Les employeurs publics n’ont pas de possibilité exonératoire de la contribution par la signature d’accords, et ne peuvent valoriser l’accueil de stagiaires (les stagiaires peuvent être cependant, sous conditions, pris en compte au titre de l’emploi).

NOUVEAU Ils ne sont pas soumis à ce jour à la majoration du coefficient de contribution (1500 fois le smic) applicable au privé en cas d’absence d’emploi et de sous-traitance pendant quatre années.

La création du Fonds pour l’insertion des personnes handicapées intègre d’emblée la dématérialisation des déclarations et des engagements du Fonds (gestion en ligne).
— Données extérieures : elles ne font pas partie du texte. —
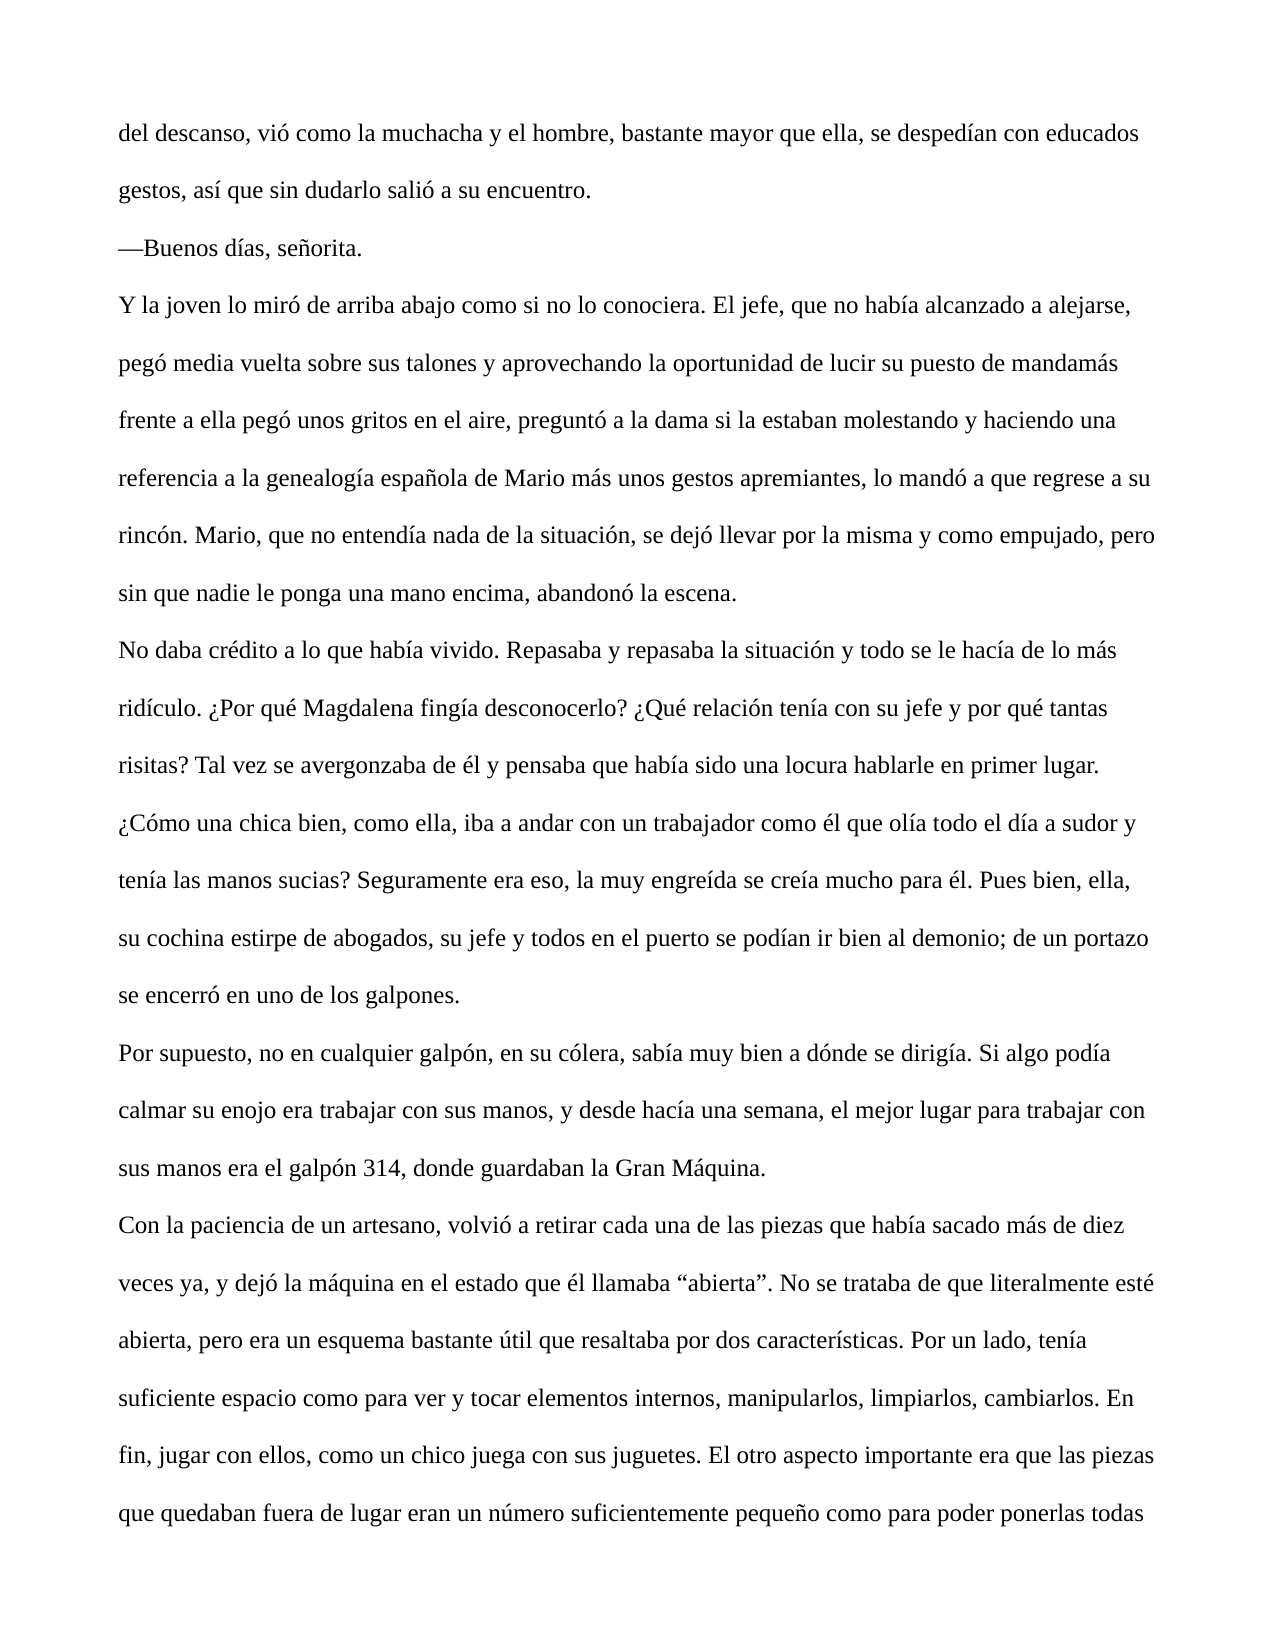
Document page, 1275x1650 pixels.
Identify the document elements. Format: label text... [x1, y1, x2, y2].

text Y la joven lo miró de arriba abajo como si no lo conociera. El jefe, que no había alcanzado a alejarse, pegó media vuelta sobre sus talones y aprovechando la oportunidad de lucir su puesto de mandamás frente a ella pegó unos gritos en el aire, preguntó a la dama si la estaban molestando y haciendo una referencia a la genealogía española de Mario más unos gestos apremiantes, lo mandó a que regrese a su rincón. Mario, que no entendía nada de la situación, se dejó llevar por la misma y como empujado, pero sin que nadie le ponga una mano encima, abandonó la escena. [118, 291, 1157, 607]
text No daba crédito a lo que había vivido. Repasaba y repasaba la situación y todo se le hacía de lo más ridículo. ¿Por qué Magdalena fingía desconocerlo? ¿Qué relación tenía con su jefe y por qué tantas risitas? Tal vez se avergonzaba de él y pensaba que había sido una locura hablarle en primer lugar. ¿Cómo una chica bien, como ella, iba a andar con un trabajador como él que olía todo el día a sudor y tenía las manos sucias? Seguramente era eso, la muy engreída se creía mucho para él. Pues bien, ella, su cochina estirpe de abogados, su jefe y todos en el puerto se podían ir bien al demonio; de un portazo se encerró en uno de los galpones. [118, 636, 1157, 1009]
text ―Buenos días, señorita. [118, 233, 1157, 262]
text del descanso, vió como la muchacha y el hombre, bastante mayor que ella, se despedían con educados gestos, así que sin dudarlo salió a su encuentro. [118, 118, 1157, 204]
text Con la paciencia de un artesano, volvió a retirar cada una de las piezas que había sacado más de diez veces ya, y dejó la máquina en el estado que él llamaba “abierta”. No se trataba de que literalmente esté abierta, pero era un esquema bastante útil que resaltaba por dos características. Por un lado, tenía suficiente espacio como para ver y tocar elementos internos, manipularlos, limpiarlos, cambiarlos. En fin, jugar con ellos, como un chico juega con sus juguetes. El otro aspecto importante era que las piezas que quedaban fuera de lugar eran un número suficientemente pequeño como para poder ponerlas todas [118, 1211, 1157, 1527]
text Por supuesto, no en cualquier galpón, en su cólera, sabía muy bien a dónde se dirigía. Si algo podía calmar su enojo era trabajar con sus manos, y desde hacía una semana, el mejor lugar para trabajar con sus manos era el galpón 314, donde guardaban la Gran Máquina. [118, 1038, 1157, 1182]
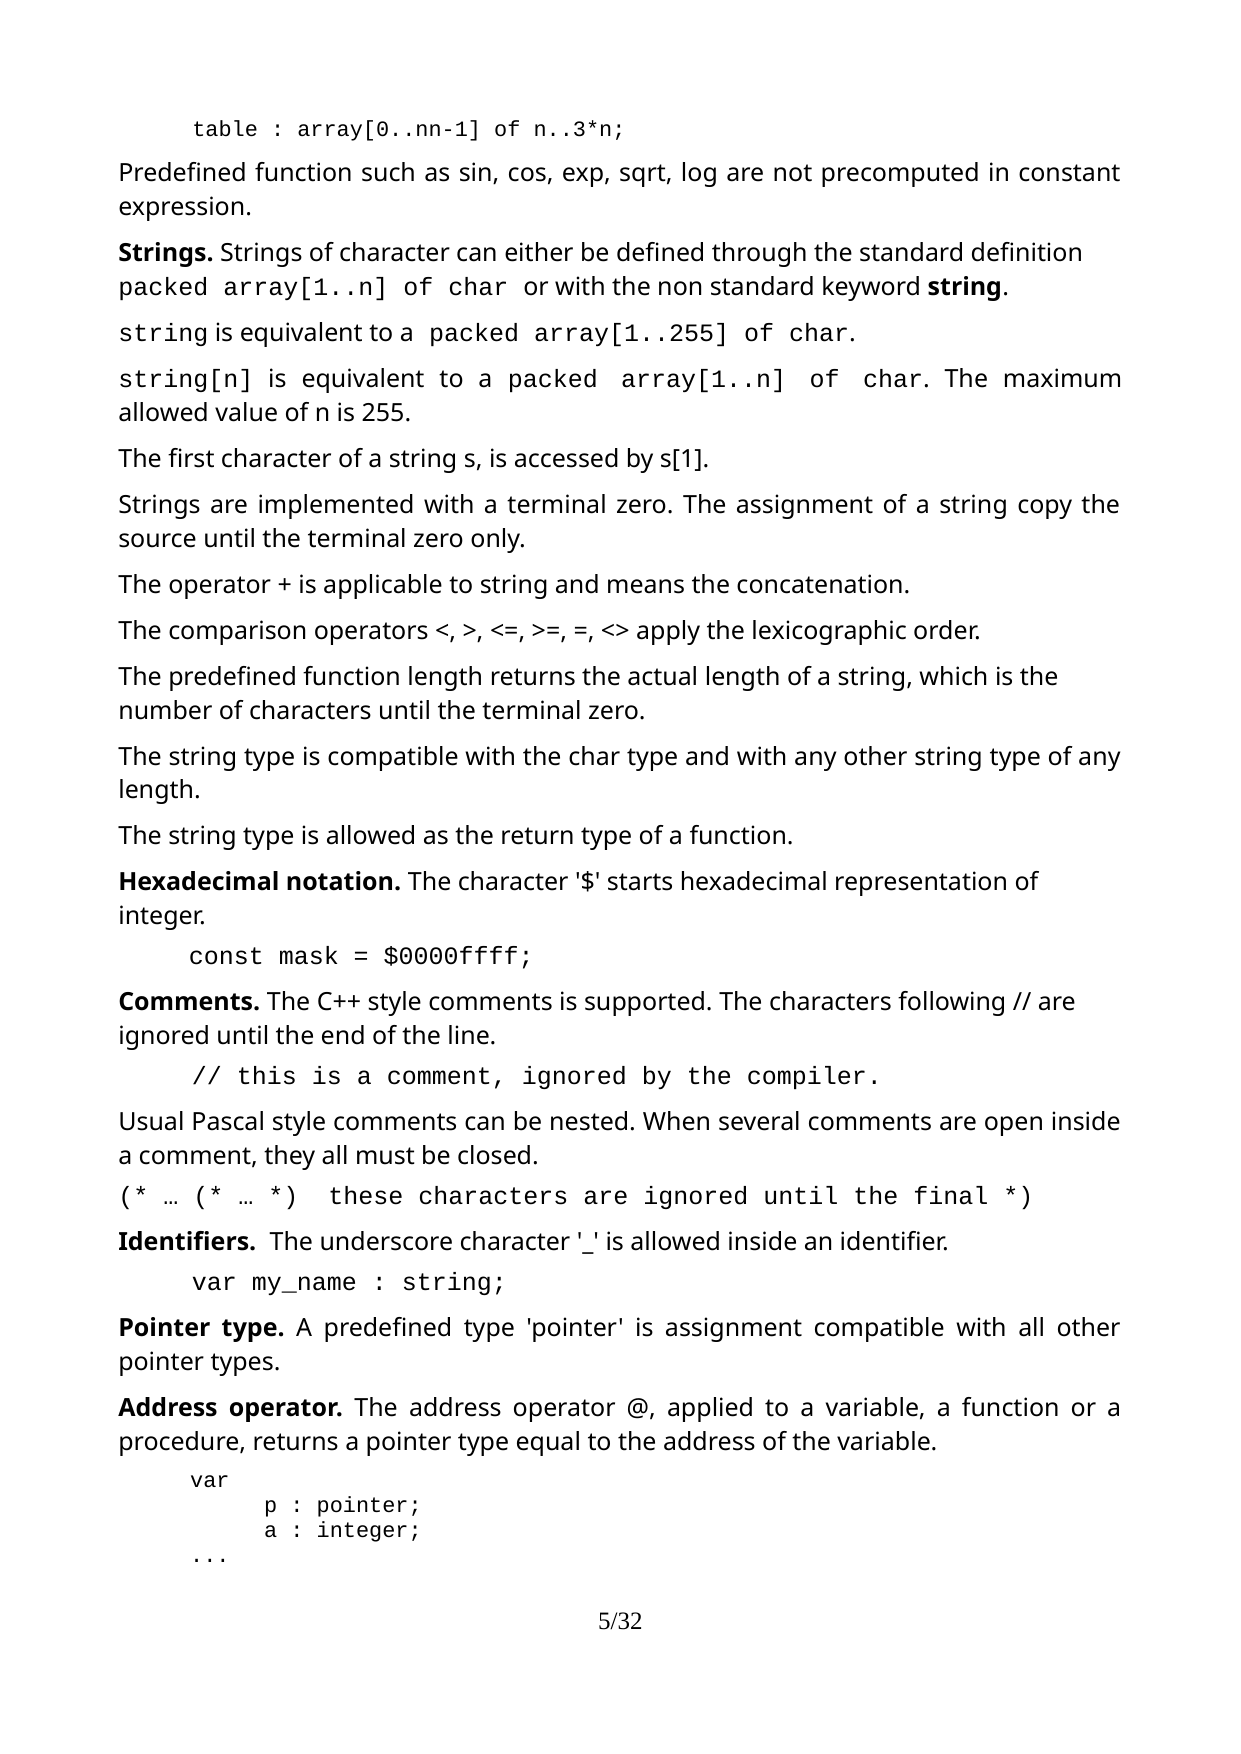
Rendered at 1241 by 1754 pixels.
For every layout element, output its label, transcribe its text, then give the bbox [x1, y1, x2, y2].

text The string type is allowed as the return type of a function. [118, 818, 1122, 852]
text Pointer type. A predefined type 'pointer' is assignment compatible with all other pointer types. [118, 1310, 1122, 1378]
text The comparison operators <, >, <=, >=, =, <> apply the lexicographic order. [118, 612, 1122, 646]
text string is equivalent to a packed array[1..255] of char. [118, 315, 1122, 349]
text Strings. Strings of character can either be defined through the standard definition packed array[1..n] of char or with the non standard keyword string. [118, 234, 1122, 303]
text Predefined function such as sin, cos, exp, sqrt, log are not precomputed in constant expression. [118, 155, 1122, 223]
text var my_name : string; [192, 1270, 1122, 1298]
text table : array[0..nn-1] of n..3*n; [118, 118, 1122, 143]
text var [190, 1469, 1122, 1494]
text Identifiers. The underscore character '_' is allowed inside an identifier. [118, 1224, 1122, 1258]
text Hexadecimal notation. The character '$' starts hexadecimal representation of integer. [118, 864, 1122, 932]
text p : pointer; [190, 1494, 1122, 1519]
text const mask = $0000ffff; [188, 944, 1122, 972]
text Strings are implemented with a terminal zero. The assignment of a string copy the source until the terminal zero only. [118, 487, 1122, 555]
text (* … (* … *) these characters are ignored until the final *) [118, 1184, 1122, 1212]
text a : integer; [190, 1519, 1122, 1544]
text Comments. The C++ style comments is supported. The characters following // are ignored until the end of the line. [118, 984, 1122, 1052]
text string[n] is equivalent to a packed array[1..n] of char. The maximum allowed value of n is 255. [118, 361, 1122, 429]
text The string type is compatible with the char type and with any other string type of any length. [118, 738, 1122, 806]
text The predefined function length returns the actual length of a string, which is the number of characters until the terminal zero. [118, 658, 1122, 726]
text ... [190, 1544, 1122, 1569]
text The operator + is applicable to string and means the concatenation. [118, 567, 1122, 601]
text The first character of a string s, is accessed by s[1]. [118, 441, 1122, 475]
text Address operator. The address operator @, applied to a variable, a function or a procedure, returns a pointer type equal to the address of the variable. [118, 1390, 1122, 1458]
text Usual Pascal style comments can be nested. When several comments are open inside a comment, they all must be closed. [118, 1104, 1122, 1172]
text // this is a comment, ignored by the compiler. [192, 1064, 1122, 1092]
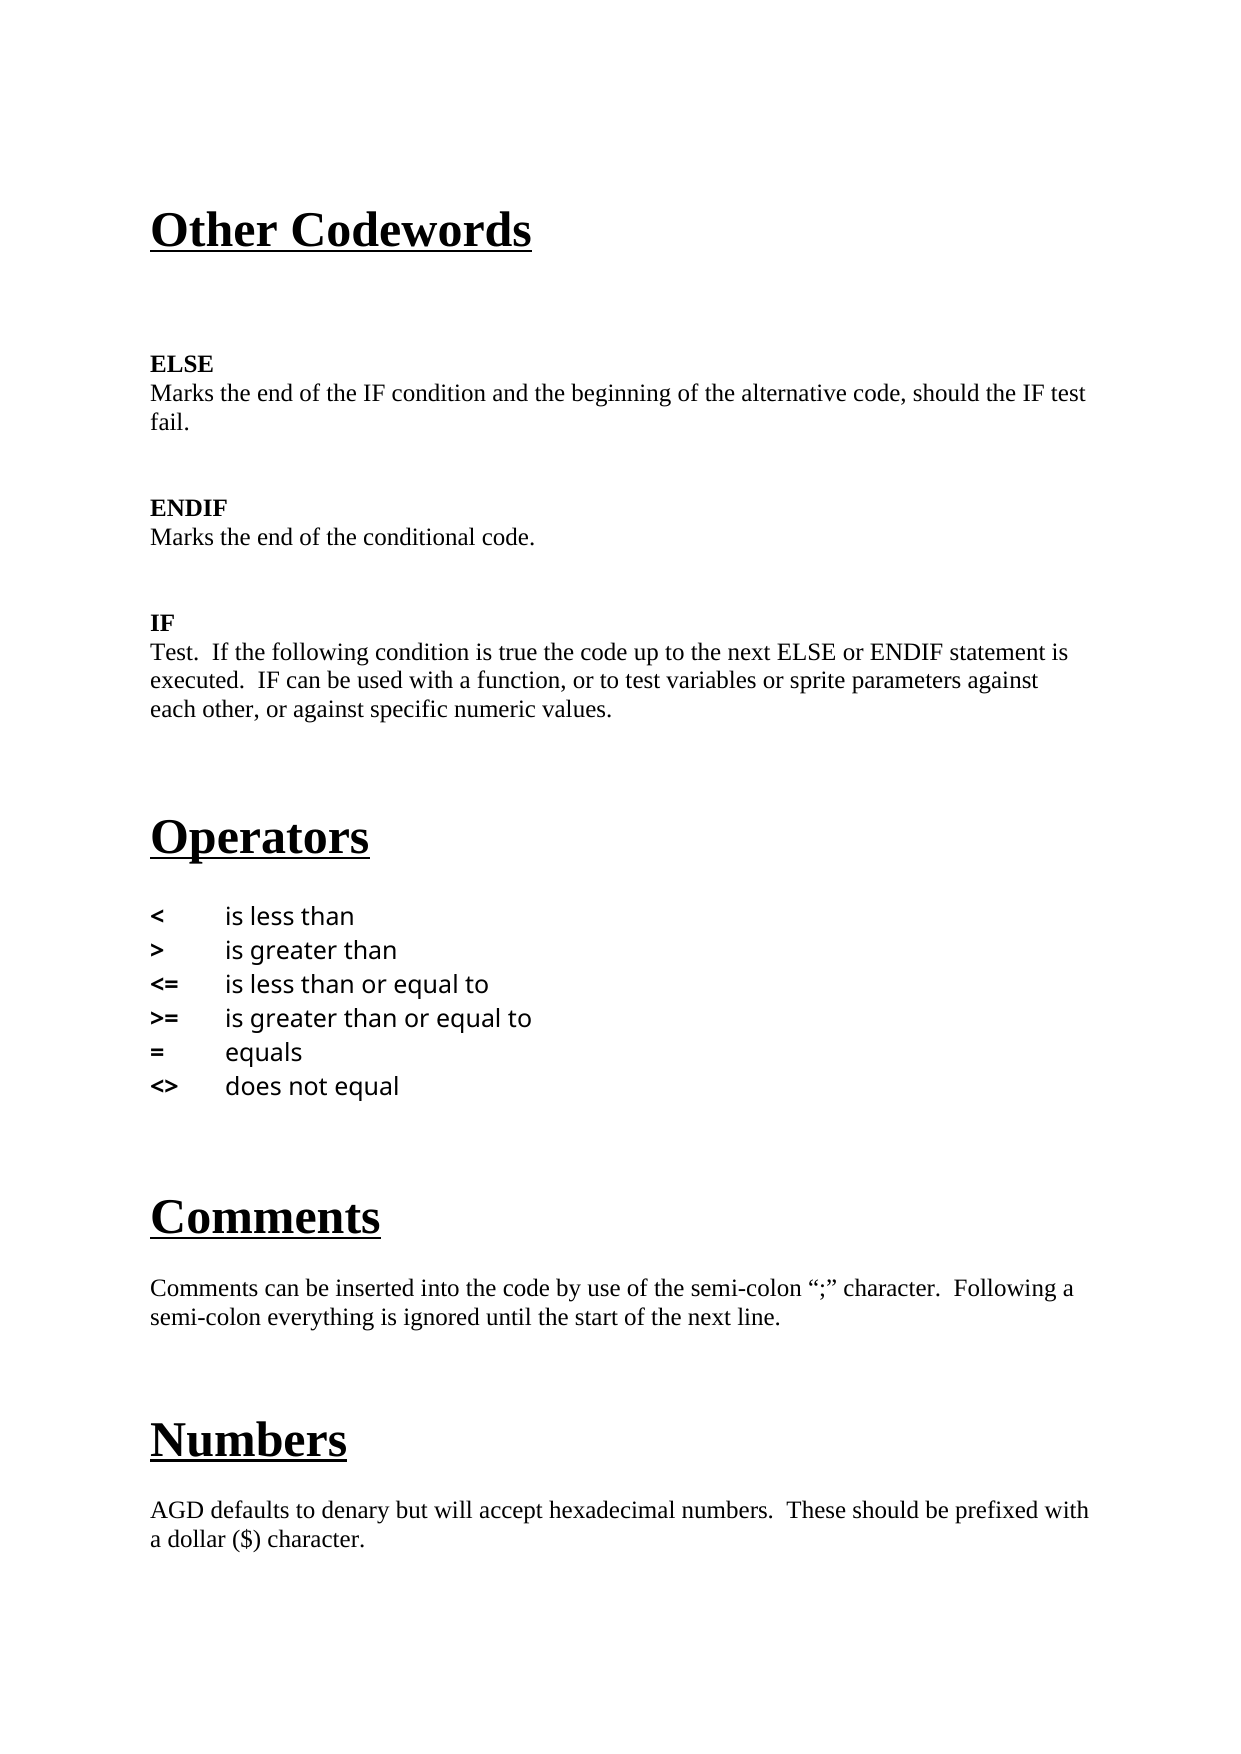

Aussi, on se réfèrera à la plate-forme du FIPHFP pour toute précision quant aux modalités de mise en œuvre de l’obligation d’emploi.

Troisième différence, la liste des bénéficiaires de l’obligation d’emploi dans le secteur public qui sont les mêmes que dans le secteur privé mais auxquels s’ajoutent : Les titulaires d’un emploi réservé, (à savoir : les invalides de guerre, les victimes de guerre et du terrorisme, les orphelins et veuves de guerre, les sapeurs-pompiers volontaires victimes d’un accident ou atteints d’une maladie contractée en service, les personnes qui, dans le cadre de leurs fonctions professionnelles au service de la collectivité ou de leurs fonctions électives, ont subi une atteinte à leur intégrité physique), ainsi que les agents bénéficiant d’une allocation temporaire d’invalidité.